_PROBLEMS AND TASKS_.
a – Using the Pixel 3 camera article below, list each thing Google announced, showed, or revealed during its live product launch.
b – Continue the Pixel 3 camera article below, starting right after its final sentence.

_DOCUMENT PASSAGE_.
****************************************

Pixel 3 camera taps into Google’s AI to top iPhone

By

Pixel 3 camera
The Pixel 3 camera has an eye on the competition.
Photo: Google

Google called its new Pixel 3 “the best end-to-end photography experience” Tuesday and has adopted features and marketing strategies that made the iPhone a global success and camera industry game-changer.

But marketing and megapixels will not be where these two smartphone cameras do battle. The competition shifts to artificial intelligence and how it makes each phone camera perform.

Pixel 3 camera: cool features

Google packed its camera system with a number of features powered by Google AI. Like the iPhone XS, the Pixel 3 has a portrait mode with adjustable depth of field, larger pixels for higher quality photos made in low light and AI that helps with color reproduction and high dynamic range.

There are some features that, if they work as promised, could set the Pixel 3 apart. A subject could sneeze, blink or frown but a burst of photos ensures a good shot. The AI can select the best shot or the user can pick one from the series.

Pixel 3 does not have two rear-facing cameras like the iPhone XS or other competitors. It still makes uses of a digital zoom, however, Google created a Super Res Zoom, which takes a number of photos as the user zooms in. The camera then combines details in the photos for one high-resolution image.

There’s also a follow focus feature which lets the user tap a subject on screen. It is then marked for the camera to follow and keep in-focus as it moves. Selfie shooters will like the wider front-facing camera which can be zoomed out for group shots.

Pixel 3 camera
Leave the selfie stick home and zoom out for group shots.
Photo: Google

Computational photography gets more advanced with each new generation of smartphone, but its far from perfect. Apple learned that recently with the front-facing camera on the iPhone XS. Several users complained on social media about the look of selfies and speculated that Apple discreetly added a beauty filter.

The effects people have been seeing are more a result of Apple’s smart HDR and noise reduction technology. Apple could correct this with an iOS update, but Apple has not publicly acknowledged a problem.

Pixel 3 camera in the hands of the pros

During its live product launch, Google announced a partnership with legendary portrait photographer Annie Leibovitz, showed off a short film made with Pixel 3 by Oscar-nominated director Terrence Malik and revealed seven magazine covers hitting newsstands this week that were shot with Pixel 3.

****************************************

(Keypoint descriptions in text)
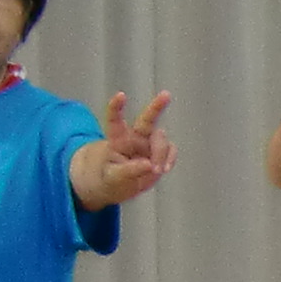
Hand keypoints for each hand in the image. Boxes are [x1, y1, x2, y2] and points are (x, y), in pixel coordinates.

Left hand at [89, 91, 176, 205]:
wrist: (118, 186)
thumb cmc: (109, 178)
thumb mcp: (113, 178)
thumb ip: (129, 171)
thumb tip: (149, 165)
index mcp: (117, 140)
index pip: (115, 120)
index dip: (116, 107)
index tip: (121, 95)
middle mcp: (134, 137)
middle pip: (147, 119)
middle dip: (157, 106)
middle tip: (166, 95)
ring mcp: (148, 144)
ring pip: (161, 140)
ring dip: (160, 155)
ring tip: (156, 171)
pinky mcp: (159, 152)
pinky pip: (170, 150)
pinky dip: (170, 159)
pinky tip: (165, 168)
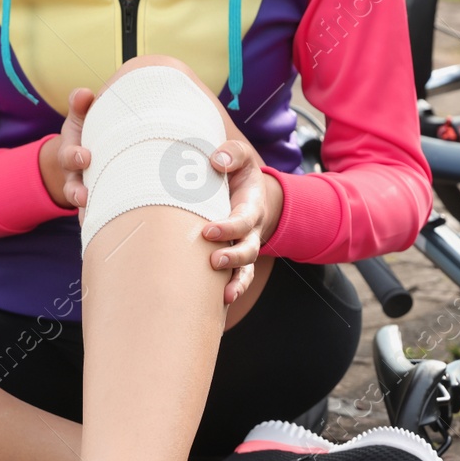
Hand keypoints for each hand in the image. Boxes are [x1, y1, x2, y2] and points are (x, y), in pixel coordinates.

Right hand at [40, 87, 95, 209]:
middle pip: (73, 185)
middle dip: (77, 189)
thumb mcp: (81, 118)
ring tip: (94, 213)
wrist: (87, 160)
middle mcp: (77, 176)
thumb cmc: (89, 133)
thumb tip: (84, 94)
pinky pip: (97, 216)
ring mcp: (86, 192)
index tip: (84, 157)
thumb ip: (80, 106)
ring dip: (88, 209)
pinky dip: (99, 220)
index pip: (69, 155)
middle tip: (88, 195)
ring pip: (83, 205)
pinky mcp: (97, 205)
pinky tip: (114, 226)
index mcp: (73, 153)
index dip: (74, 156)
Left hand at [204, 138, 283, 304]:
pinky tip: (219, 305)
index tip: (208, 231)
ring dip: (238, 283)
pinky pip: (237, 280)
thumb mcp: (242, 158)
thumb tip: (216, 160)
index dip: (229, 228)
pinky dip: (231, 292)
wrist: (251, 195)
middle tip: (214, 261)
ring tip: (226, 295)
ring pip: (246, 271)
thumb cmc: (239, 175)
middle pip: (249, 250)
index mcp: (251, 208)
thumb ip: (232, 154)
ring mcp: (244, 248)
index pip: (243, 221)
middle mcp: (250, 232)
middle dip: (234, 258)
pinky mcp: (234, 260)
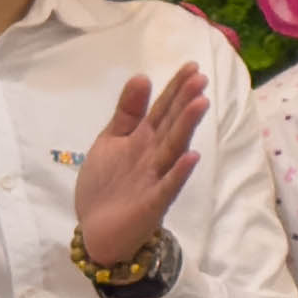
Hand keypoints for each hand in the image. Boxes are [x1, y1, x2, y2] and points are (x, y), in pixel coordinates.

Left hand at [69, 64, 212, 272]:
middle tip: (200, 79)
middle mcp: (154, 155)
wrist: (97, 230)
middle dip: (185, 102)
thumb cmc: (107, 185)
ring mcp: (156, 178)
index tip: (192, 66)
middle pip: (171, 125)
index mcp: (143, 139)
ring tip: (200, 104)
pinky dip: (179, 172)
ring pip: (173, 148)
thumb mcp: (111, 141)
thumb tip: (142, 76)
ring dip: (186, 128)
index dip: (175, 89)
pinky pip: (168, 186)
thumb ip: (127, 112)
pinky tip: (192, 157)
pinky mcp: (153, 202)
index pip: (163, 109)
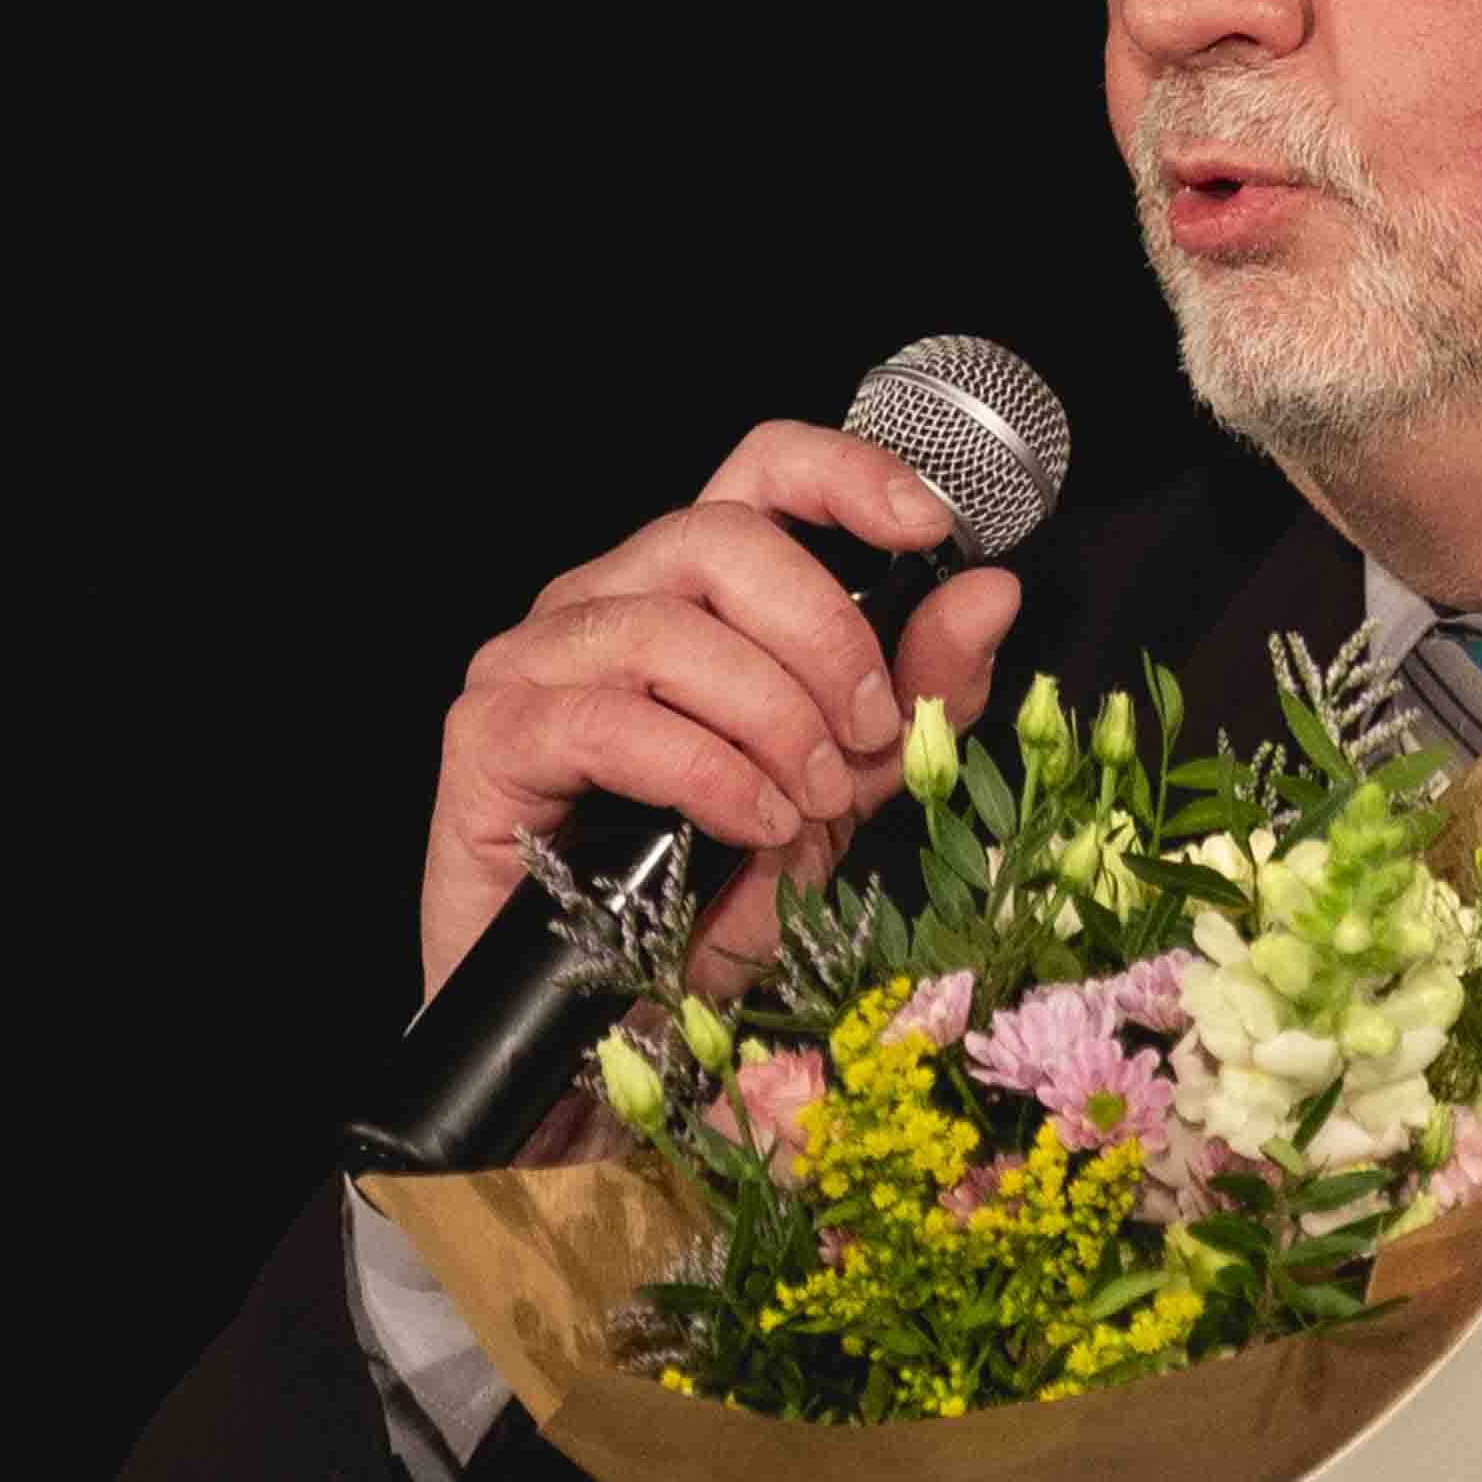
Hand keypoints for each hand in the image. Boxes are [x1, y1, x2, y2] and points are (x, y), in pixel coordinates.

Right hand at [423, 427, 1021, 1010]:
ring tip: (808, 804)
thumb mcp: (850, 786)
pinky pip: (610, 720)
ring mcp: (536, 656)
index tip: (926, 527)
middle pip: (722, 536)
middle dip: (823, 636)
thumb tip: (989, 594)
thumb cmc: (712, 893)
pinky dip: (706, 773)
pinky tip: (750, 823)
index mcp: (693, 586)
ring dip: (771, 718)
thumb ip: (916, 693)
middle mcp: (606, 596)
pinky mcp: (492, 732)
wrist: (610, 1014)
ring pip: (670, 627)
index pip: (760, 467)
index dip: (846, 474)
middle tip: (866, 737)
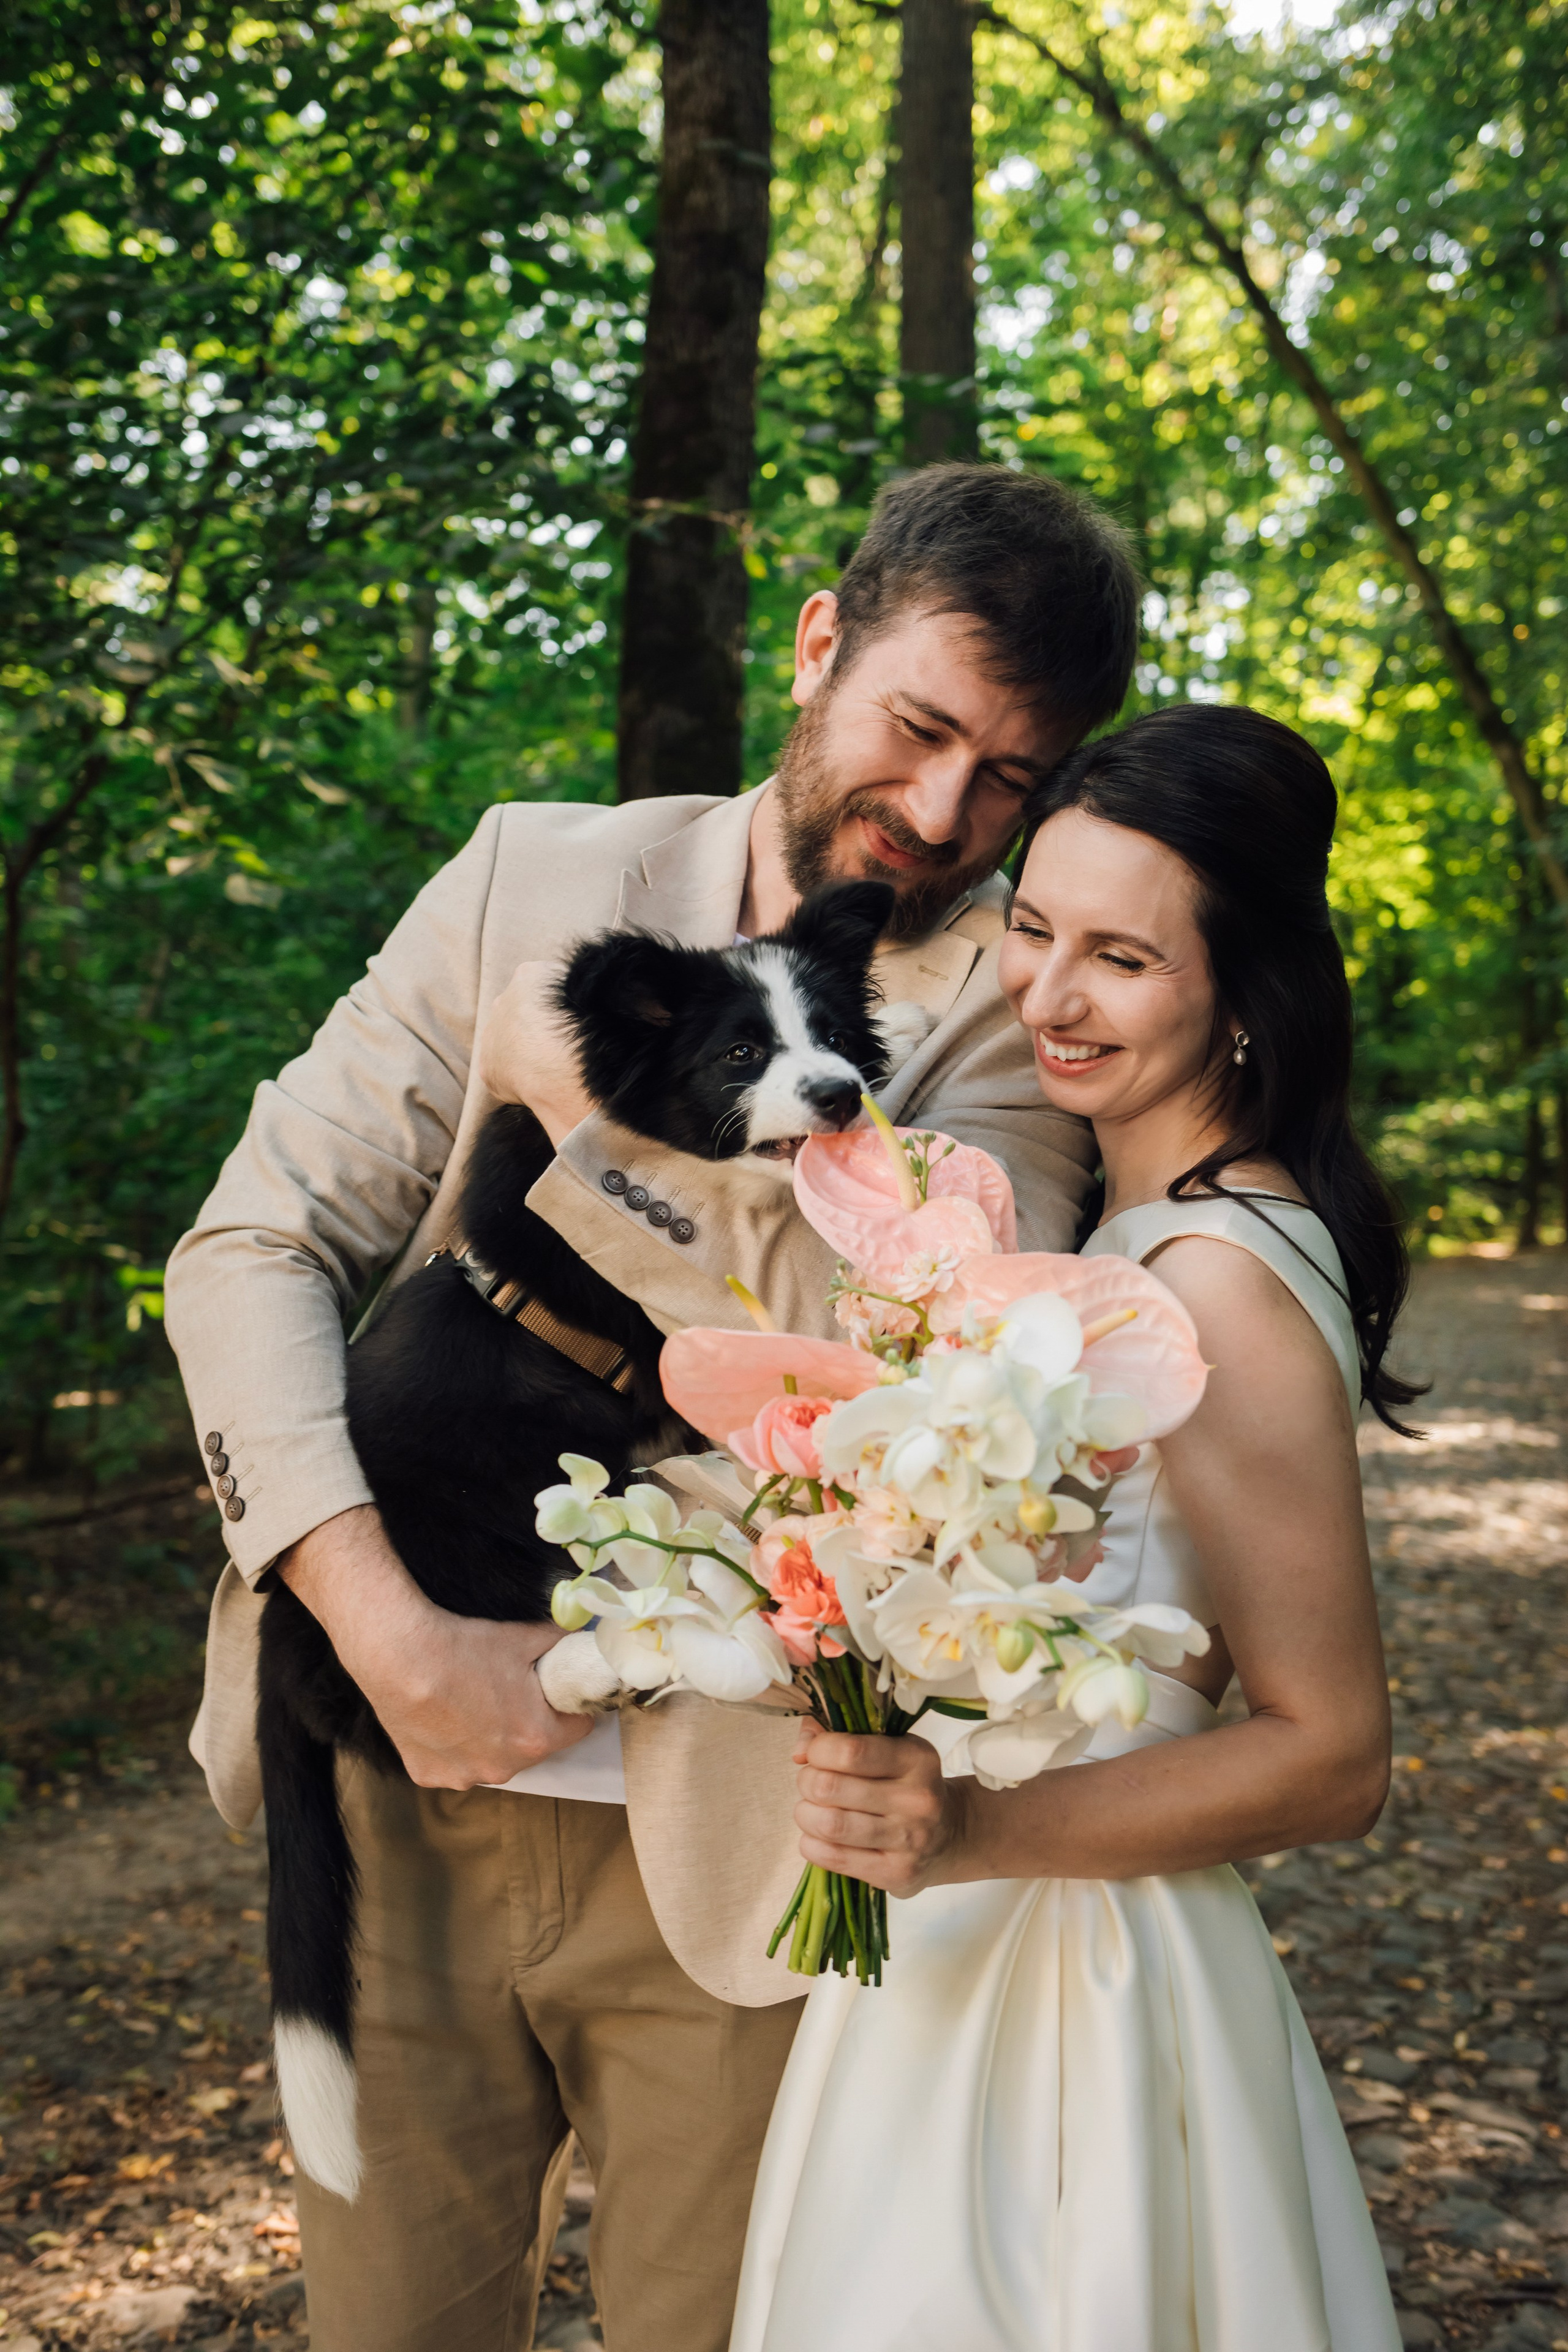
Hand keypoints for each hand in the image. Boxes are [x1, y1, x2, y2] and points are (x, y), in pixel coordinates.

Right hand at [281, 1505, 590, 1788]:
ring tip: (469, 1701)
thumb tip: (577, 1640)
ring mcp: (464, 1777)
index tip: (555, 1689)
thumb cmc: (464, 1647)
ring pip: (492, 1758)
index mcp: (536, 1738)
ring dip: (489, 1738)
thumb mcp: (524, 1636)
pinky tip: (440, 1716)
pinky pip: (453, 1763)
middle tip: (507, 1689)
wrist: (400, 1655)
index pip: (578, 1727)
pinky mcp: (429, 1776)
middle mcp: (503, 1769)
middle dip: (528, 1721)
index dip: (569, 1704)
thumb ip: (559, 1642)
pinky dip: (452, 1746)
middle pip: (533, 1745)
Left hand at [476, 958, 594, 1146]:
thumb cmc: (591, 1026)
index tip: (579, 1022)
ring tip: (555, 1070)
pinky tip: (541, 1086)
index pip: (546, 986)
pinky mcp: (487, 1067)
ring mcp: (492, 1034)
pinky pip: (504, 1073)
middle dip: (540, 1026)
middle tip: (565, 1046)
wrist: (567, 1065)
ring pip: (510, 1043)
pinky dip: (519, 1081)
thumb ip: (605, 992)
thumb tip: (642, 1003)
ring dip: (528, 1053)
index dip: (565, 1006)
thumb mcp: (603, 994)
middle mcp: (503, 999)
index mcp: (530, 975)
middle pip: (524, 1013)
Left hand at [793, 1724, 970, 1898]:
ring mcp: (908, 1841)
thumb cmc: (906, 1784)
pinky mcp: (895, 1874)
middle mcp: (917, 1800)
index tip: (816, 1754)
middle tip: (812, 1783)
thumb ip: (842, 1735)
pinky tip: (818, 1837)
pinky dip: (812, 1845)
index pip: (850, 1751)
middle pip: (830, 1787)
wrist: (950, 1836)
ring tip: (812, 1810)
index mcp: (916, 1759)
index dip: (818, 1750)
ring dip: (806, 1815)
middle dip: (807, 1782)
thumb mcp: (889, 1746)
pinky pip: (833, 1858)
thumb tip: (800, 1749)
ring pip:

****************************************

_WRITTEN ANSWERS_.
a –
- A partnership with portrait photographer Annie Leibovitz
- A short film made with Pixel 3 by director Terrence Malik
- Seven magazine covers shot with Pixel 3 that are hitting newsstands this week

b –
Google says Leibovitz is traveling around the U.S. with a Pixel 3 for a photographic project on “important” people. The Pixel 3-created covers hitting newsstands this week, all Conde Nast magazines, include GQ, Glamour, and Allure.

This will sound familiar to the iPhone user. Apple has put iPhones in the hands of professional photographers to show off the camera and a number of magazines, including Time, Sports Illustrated and ESPN, have hired photographers to shoot assignments with an iPhone.

Many filmmakers have used iPhones for cinematography. Steven Soderbergh, who made a feature film with an iPhone last year, claims it’s the future of movie making.

While Samsung and its line of Galaxy smartphones have been a competitive rival for the iPhone, Google clearly has its sights set on the iPhone as the camera system to beat.

In announcing new products, including a new tablet and a Home Hub smart speaker that has a screen, Google only made reference to Apple when talking about the Pixel 3’s camera. In showing off a feature called Night Sight, presenters flashed side-by-side pictures, including one taken with the iPhone XS.

The XS photo was dark while the Pixel 3’s shot of the same scene was unnaturally bright as if it was shot in the middle of the day (careful with that AI).

Pixel smartphone cameras have previously been well regarded in tests and reviews, but the Pixel 3 seems more capable to compete with an iPhone.

You can bet mobile photographers, tech journalists and consumer labs like DxOMark will determine in the weeks ahead whether it’s a worthy adversary.